A close relative of cow parsley, giant hogweed can grow more than 10 feet tall, topped with white umbrella-shaped flowers.

The sap of giant hogweed can cause severe burns in bright sunlight, so you should always wear gloves and adequate clothing if attempting to get rid of it using weedkiller or non-chemical methods.

Japanese knotweed

Japanese knotweed is not damaging to health but it’s very hard to eradicate. Characterised by strong, bamboo-like stems, it damages the environment, growing vigorously on river banks, and has been a problem in the construction industry because once in soil on vacant sites, it can spread quickly.

It is not illegal to grow Japanese knotweed in your garden, but you must not allow it to spread into a neighbour’s garden or non-garden areas – if you do you could be on the receiving end of an Asbo.

Himalayan balsam

This grows in wet places such as riverbanks and can be a problem in damp gardens. It spreads via exploding seed pots which can cast the seeds two metres away.

Once established, if you remove Himalayan balsam from riverbanks you cause erosion and destruction because there is nothing left to take its place. It looks like a giant busy Lizzie, growing between four and five feet and producing pinky-purple flowers.

Rhododendron ponticum

This is another purple-flowering non-native which has invaded areas of the New Forest and Welsh mountains. It is an evergreen shrub that spreads anywhere where there is acid soil and promotes a disease called ramorum (sudden oak death).

You do find rhododendron ponticum growing in people’s gardens and it spreads by seeds – in a wet year plants may emerge within a distance of 200m. The bush will shade native flora and fauna, which can mean the death of ferns and other low-growing species.

Parrot’s feather

This is an invasive aquatic species which used to be sold as a pond plant, but was made illegal in 2014.

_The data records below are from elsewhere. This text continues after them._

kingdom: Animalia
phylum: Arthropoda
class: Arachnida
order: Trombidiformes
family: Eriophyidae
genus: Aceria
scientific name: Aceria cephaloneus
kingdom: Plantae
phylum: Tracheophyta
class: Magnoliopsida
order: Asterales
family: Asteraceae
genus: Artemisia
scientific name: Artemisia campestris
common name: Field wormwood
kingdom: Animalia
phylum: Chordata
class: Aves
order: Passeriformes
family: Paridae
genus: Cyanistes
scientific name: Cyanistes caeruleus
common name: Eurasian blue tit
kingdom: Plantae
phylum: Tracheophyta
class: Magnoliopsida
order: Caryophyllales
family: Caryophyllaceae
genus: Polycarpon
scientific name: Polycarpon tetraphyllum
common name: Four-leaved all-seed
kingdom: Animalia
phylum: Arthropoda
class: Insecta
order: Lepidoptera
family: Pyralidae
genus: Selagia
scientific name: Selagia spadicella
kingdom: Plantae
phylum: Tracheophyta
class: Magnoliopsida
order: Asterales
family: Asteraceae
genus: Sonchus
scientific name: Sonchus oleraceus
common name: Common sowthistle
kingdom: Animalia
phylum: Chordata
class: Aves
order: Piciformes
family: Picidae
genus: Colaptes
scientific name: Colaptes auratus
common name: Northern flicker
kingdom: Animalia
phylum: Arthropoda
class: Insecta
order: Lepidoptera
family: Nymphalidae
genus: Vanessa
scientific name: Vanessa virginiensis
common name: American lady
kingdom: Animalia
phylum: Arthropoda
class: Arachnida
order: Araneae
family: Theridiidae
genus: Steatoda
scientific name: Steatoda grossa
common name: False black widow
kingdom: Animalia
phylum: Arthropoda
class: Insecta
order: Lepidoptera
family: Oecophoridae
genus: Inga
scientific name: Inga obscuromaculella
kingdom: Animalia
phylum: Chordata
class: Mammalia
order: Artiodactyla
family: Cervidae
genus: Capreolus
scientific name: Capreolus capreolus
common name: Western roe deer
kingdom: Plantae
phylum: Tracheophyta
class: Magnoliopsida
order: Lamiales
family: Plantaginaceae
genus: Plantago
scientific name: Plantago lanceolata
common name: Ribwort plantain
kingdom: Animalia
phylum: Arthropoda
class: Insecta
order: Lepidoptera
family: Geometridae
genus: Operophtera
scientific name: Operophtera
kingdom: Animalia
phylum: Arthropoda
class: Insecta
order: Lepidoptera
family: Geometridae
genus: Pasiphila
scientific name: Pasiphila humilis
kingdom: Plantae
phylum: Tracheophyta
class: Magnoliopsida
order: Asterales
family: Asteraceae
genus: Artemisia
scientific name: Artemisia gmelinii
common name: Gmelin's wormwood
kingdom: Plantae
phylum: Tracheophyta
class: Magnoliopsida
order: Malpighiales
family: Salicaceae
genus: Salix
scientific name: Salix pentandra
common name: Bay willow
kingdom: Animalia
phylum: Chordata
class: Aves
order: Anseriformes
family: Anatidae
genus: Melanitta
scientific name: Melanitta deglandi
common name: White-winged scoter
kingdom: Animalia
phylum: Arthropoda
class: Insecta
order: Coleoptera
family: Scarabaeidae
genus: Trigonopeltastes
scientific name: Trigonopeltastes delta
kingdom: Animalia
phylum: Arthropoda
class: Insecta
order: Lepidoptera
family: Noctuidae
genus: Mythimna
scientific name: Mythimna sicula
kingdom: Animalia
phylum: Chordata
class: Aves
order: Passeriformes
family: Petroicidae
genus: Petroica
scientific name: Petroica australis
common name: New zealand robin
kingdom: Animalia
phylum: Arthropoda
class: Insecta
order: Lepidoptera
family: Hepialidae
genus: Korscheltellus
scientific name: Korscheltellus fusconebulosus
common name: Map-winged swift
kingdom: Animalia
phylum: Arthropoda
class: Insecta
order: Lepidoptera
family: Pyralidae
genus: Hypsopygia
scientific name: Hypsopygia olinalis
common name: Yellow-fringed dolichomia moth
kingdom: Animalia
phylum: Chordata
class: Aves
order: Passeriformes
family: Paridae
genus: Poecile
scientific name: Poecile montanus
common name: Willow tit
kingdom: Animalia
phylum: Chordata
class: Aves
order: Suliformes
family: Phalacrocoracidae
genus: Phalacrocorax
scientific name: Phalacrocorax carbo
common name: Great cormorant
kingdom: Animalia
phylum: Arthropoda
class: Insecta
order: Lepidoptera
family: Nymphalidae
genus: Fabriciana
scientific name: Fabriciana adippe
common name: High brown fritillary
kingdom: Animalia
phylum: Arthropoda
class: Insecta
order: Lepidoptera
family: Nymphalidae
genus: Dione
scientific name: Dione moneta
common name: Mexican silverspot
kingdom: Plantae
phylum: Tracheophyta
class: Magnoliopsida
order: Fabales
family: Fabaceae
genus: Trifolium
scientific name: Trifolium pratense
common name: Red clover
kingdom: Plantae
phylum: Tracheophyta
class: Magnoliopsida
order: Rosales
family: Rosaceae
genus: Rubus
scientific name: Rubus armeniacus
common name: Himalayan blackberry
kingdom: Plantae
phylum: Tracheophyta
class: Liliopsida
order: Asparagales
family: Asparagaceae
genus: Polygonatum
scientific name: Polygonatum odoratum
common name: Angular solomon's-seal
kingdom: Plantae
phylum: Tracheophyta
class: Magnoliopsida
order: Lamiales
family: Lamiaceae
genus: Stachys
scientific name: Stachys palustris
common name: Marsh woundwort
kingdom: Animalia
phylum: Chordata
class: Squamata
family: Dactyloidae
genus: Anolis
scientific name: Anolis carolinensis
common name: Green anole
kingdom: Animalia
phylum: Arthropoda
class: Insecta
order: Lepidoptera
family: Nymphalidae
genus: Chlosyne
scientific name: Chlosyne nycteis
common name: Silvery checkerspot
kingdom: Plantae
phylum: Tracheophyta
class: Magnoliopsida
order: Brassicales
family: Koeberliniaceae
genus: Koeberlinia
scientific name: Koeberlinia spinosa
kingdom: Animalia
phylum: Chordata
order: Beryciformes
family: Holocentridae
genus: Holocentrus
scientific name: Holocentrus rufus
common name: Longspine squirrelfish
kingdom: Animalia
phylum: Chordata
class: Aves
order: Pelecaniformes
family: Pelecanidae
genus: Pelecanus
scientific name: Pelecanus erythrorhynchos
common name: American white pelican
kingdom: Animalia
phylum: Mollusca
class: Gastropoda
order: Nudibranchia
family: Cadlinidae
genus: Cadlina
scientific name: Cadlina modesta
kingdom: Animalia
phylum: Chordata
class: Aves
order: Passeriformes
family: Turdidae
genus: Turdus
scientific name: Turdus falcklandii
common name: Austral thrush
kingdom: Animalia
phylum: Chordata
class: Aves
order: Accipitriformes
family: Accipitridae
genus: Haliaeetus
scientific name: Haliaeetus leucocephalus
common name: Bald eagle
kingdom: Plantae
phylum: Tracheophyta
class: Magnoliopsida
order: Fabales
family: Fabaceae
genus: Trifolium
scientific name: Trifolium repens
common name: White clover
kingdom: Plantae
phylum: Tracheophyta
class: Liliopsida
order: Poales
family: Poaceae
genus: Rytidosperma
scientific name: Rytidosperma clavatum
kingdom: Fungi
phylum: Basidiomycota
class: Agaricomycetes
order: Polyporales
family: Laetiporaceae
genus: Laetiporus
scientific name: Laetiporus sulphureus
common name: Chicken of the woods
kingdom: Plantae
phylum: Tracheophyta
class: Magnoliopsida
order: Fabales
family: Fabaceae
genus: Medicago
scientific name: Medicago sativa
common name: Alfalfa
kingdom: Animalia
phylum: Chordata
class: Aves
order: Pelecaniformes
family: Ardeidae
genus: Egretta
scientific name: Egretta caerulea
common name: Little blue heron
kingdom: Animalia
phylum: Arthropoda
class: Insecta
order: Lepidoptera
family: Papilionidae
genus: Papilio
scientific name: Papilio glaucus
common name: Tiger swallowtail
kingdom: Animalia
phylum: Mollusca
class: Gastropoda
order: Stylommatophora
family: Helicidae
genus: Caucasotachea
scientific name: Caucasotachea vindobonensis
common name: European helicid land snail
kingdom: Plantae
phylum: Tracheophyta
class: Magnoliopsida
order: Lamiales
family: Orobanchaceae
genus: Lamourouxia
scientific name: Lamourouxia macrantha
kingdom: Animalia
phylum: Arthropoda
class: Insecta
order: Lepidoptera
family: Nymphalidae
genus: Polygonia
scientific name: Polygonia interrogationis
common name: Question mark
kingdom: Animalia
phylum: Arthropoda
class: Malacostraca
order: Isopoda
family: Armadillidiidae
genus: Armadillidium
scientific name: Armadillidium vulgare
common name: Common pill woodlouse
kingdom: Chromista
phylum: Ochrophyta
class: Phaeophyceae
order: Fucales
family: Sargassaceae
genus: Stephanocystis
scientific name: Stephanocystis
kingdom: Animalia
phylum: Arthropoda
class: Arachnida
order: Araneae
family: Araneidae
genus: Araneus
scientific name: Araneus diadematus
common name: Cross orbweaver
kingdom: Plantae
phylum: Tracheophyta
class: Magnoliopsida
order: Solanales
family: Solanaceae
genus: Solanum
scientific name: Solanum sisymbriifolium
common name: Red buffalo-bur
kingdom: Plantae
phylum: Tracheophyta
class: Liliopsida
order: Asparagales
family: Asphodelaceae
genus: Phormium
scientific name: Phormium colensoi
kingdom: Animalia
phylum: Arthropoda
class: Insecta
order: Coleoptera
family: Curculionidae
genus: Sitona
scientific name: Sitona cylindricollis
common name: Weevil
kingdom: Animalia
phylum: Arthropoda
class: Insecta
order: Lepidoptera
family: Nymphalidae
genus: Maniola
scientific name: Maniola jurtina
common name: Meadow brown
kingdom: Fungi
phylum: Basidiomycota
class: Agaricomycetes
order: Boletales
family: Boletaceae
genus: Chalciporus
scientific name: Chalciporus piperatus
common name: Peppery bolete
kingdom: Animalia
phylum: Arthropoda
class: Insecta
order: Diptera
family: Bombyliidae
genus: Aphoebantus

It spreads quickly in ponds, lakes and canals, swamping native vegetation. It is mainly found in Southern England but is spreading.


Many of us have this spiny plant in our gardens, using it as hedging, but it is quite invasive in certain areas.

People who have rural gardens should steer clear because it can end up in great swathes in downlands, the seeds being carried by birds and spread over wide areas.